[Opening Passage provided section]
It must be acknowledged that individual mining companies do undertake and sponsor research but this confidential research is often piecemeal, with contracts awarded worldwide to institutions and individuals who are experts in particular research areas. The result of this has been a dearth of opportunities for young people in South Africa to develop their skills in mining research under the mentorship of experienced researchers.

Over the past 15 years or so the focus of most mining companies has been on meeting the targets for transformation and sustainable development. Health and safety of the workforce, care for the environment, and engagement with communities are undoubtedly a vital part of mining. However, the need to develop new mining methods and technology to mine safely and economically requires hard-core mining engineering research. Since the completion of major programmes such as Deep-mine and Future-mine little has been done to consolidate the findings of these programmes and put them into practice. The future of many mines is to mine deeper and this, coupled with a significant change in the cost of employment of the underground workforce, cries out for efficient and effective mechanization, as the forerunner of automation of many mining operations. At present there is no organization or institution commanding sufficient respect from the mining industry to be the leader or custodian of the necessary research. Should it be a government department that initiates a revival of mining engineering research? Should it be the Chamber of Mines, or the CSIR, or indeed a consortium of universities? Time will tell, but time is also running out and the store of knowledge from previous research is dissipating fast.

What lends optimism to the current situation is the quality of the research undertaken by the students whose work appears in this edition of the journal. The two mining papers, three mineral processing papers, and three material science papers are of a high standard and give a clear indication of the talent available to our industry. Let’s hope these young people find careers that utilize their talents in meeting the challenges faced in the mining and beneficiation of our mineral resource.
[Closing Passage provided section]
**What to work on:**
1. For the passage on mining research, decide whether each statement agrees with it: (a) research sponsored by individual mining companies is usually made public; (b) the future of many mines is to mine deeper; (c) the journal edition includes two mining papers. Give yes or no for each, with the deciding words quoted.
2. Reproduce the stretch of the passage on mining research from "It must be acknowledged" through "of experienced researchers.".
3. In the passage on mining research, which two major programmes are named as completed?
[Opening Stored data section]
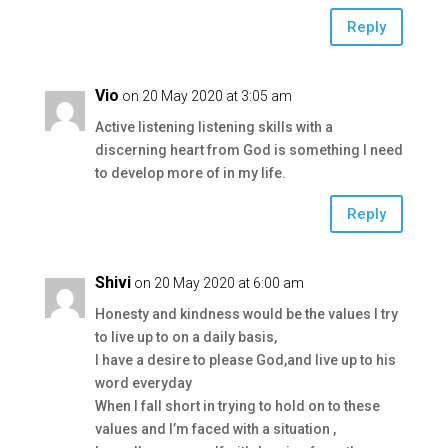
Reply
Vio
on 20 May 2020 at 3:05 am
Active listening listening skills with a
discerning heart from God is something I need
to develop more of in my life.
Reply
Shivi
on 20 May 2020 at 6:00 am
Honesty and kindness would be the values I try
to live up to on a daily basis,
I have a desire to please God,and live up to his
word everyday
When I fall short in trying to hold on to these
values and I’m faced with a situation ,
[Closing Stored data section]
[Opening Stored data section]
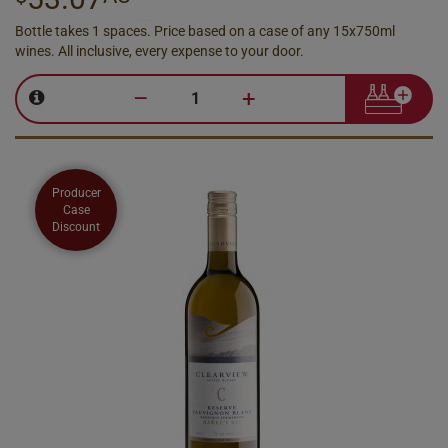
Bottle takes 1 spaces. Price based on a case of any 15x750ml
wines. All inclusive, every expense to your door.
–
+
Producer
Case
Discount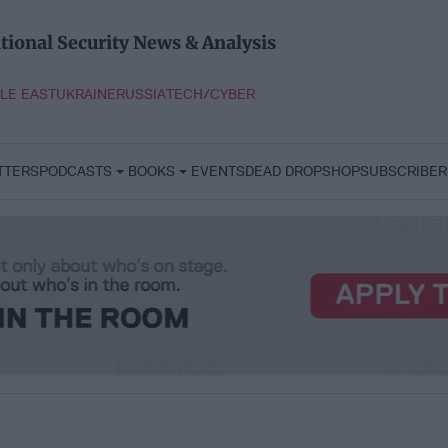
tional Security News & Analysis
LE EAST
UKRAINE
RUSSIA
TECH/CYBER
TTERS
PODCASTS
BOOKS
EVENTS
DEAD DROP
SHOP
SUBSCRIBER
[Closing Stored data section]
[Opening Stored data section]
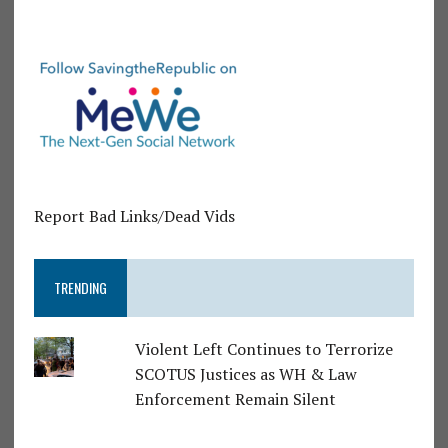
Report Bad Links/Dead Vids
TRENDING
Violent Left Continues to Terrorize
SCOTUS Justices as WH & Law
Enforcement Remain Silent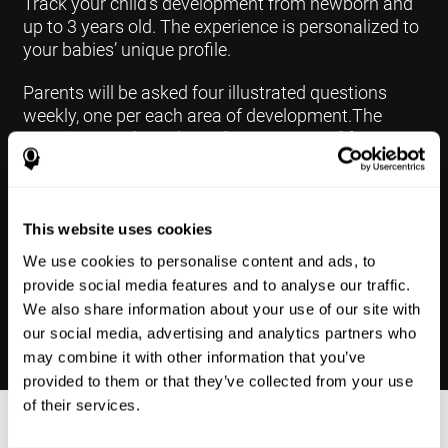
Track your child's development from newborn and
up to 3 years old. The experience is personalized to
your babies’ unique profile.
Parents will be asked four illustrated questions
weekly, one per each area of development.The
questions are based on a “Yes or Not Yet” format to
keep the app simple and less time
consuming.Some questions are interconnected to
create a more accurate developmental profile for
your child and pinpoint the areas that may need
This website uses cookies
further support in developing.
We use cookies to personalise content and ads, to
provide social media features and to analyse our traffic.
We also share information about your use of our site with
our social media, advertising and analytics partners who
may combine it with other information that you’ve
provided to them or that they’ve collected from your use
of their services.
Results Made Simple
[Closing Stored data section]
**Exercise responses:**
1.
(a) No: "this confidential research is often piecemeal"
(b) Yes: "The future of many mines is to mine deeper"
(c) Yes: "The two mining papers, three mineral processing papers, and three material science papers are of a high standard"

2.
It must be acknowledged that individual mining companies do undertake and sponsor research but this confidential research is often piecemeal, with contracts awarded worldwide to institutions and individuals who are experts in particular research areas. The result of this has been a dearth of opportunities for young people in South Africa to develop their skills in mining research under the mentorship of experienced researchers.

3. Deep-mine and Future-mine.